El veterano ala cerrada de los Kansas City Chiefs, Travis Kelce, ha revelado que se tomará un tiempo para decidir si continuará su carrera en la NFL o si se retirará. A sus 35 años y tras una exitosa trayectoria que incluye tres campeonatos de Super Bowl, Kelce aseguró que está en un buen estado físico para seguir jugando, pero también admitió que su cuerpo ha sufrido el desgaste de más de una década al más alto nivel.
Durante una reciente aparición en el podcast New Heights, que comparte junto a su hermano Jason Kelce, estrella de los Philadelphia Eagles, Travis expresó su necesidad de reflexionar sobre su futuro, especialmente después de la derrota en el Super Bowl LVIX contra los Eagles. «Sé que todo el mundo quiere saber si voy a jugar el año que viene, pero necesito tiempo para plantear mi futuro. No quiero tomar decisiones apresuradas», comentó visiblemente afectado.
A pesar de su edad, Kelce destacó el buen estado físico en el que se encuentra, subrayando que, a lo largo de los últimos cinco o seis años, ha jugado más fútbol americano que la mayoría de sus compañeros. Sin embargo, también reconoció el peso que ha tenido el desgaste físico y mental. «Ese proceso es agotador, puede pesarte y hacerte mejorar o volverte loco al mismo tiempo. Eso sucedió este último año, me estaba volviendo loco», explicó.

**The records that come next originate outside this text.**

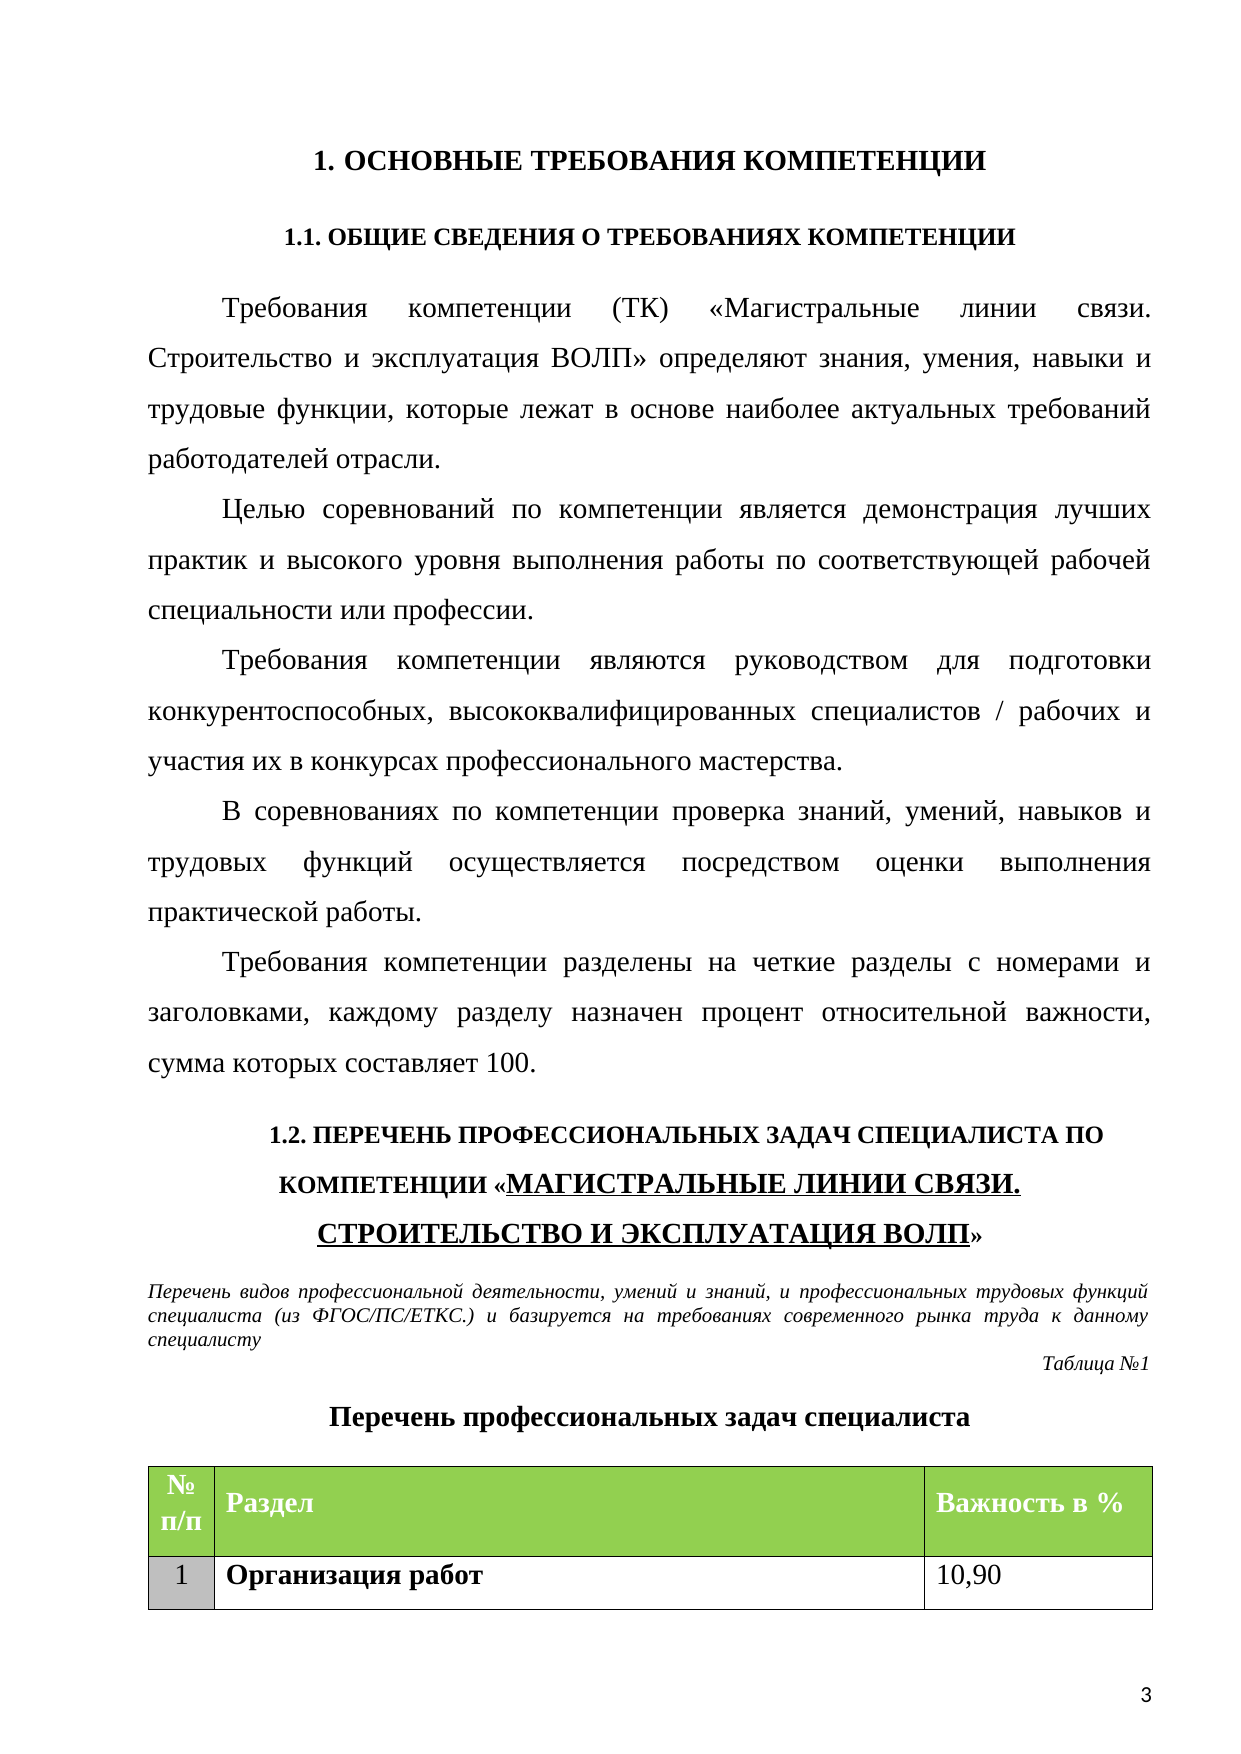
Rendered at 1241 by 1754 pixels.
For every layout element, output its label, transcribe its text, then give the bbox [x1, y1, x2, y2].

text Требования компетенции (ТК) «Магистральные линии связи. Строительство и эксплуатация ВОЛП» определяют знания, умения, навыки и трудовые функции, которые лежат в основе наиболее актуальных требований работодателей отрасли. [148, 290, 1152, 475]
table_cell Организация работ [215, 1557, 924, 1609]
table_cell 1 [149, 1557, 214, 1609]
text Таблица №1 [148, 1351, 1152, 1375]
text Перечень видов профессиональной деятельности, умений и знаний, и профессиональных трудовых функций специалиста (из ФГОС/ПС/ЕТКС.) и базируется на требованиях современного рынка труда к данному специалисту [148, 1279, 1152, 1351]
text 1.1. ОБЩИЕ СВЕДЕНИЯ О ТРЕБОВАНИЯХ КОМПЕТЕНЦИИ [148, 222, 1152, 251]
text В соревнованиях по компетенции проверка знаний, умений, навыков и трудовых функций осуществляется посредством оценки выполнения практической работы. [148, 793, 1152, 927]
text Перечень профессиональных задач специалиста [148, 1399, 1152, 1433]
text Целью соревнований по компетенции является демонстрация лучших практик и высокого уровня выполнения работы по соответствующей рабочей специальности или профессии. [148, 491, 1152, 626]
table_cell 10,90 [925, 1557, 1152, 1609]
text 1.2. ПЕРЕЧЕНЬ ПРОФЕССИОНАЛЬНЫХ ЗАДАЧ СПЕЦИАЛИСТА ПО КОМПЕТЕНЦИИ «МАГИСТРАЛЬНЫЕ ЛИНИИ СВЯЗИ. СТРОИТЕЛЬСТВО И ЭКСПЛУАТАЦИЯ ВОЛП» [148, 1120, 1152, 1249]
text Требования компетенции являются руководством для подготовки конкурентоспособных, высококвалифицированных специалистов / рабочих и участия их в конкурсах профессионального мастерства. [148, 642, 1152, 777]
table_header Важность в % [925, 1467, 1152, 1556]
table_header № п/п [149, 1467, 214, 1556]
text Требования компетенции разделены на четкие разделы с номерами и заголовками, каждому разделу назначен процент относительной важности, сумма которых составляет 100. [148, 944, 1152, 1078]
text 1. ОСНОВНЫЕ ТРЕБОВАНИЯ КОМПЕТЕНЦИИ [148, 143, 1152, 177]
table_header Раздел [215, 1467, 924, 1556]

La derrota en el Super Bowl LVIX fue especialmente dolorosa para Kelce y los Chiefs, ya que hubiera sido el tercer campeonato consecutivo para la franquicia, algo que nadie ha logrado en la historia de la NFL. A pesar del dolor, Kelce reflexionó sobre la naturaleza impredecible del deporte, que puede elevar a los jugadores a la cima y derribarlos en un abrir y cerrar de ojos. «Este deporte puede hacerte humilde muy rápido. Un día te llena de elogios, te lleva a la luna y otro día te entierra por completo», comentó.
Kelce, quien fue seleccionado por los Chiefs en la tercera ronda del Draft de 2013, ha jugado en cinco Super Bowls, ganando los de las ediciones LIV, LVII y LVIII, pero perdiendo en la LV ante los Buccaneers de Tom Brady y el más reciente, LVIX, ante los Philadelphia Eagles.
Con una carrera que ha sido testigo de momentos épicos y desafíos importantes, el futuro de Kelce sigue siendo incierto, pero una cosa es segura: su legado como uno de los mejores alas cerradas de la historia de la NFL está consolidado, independientemente de la decisión que tome sobre su futuro.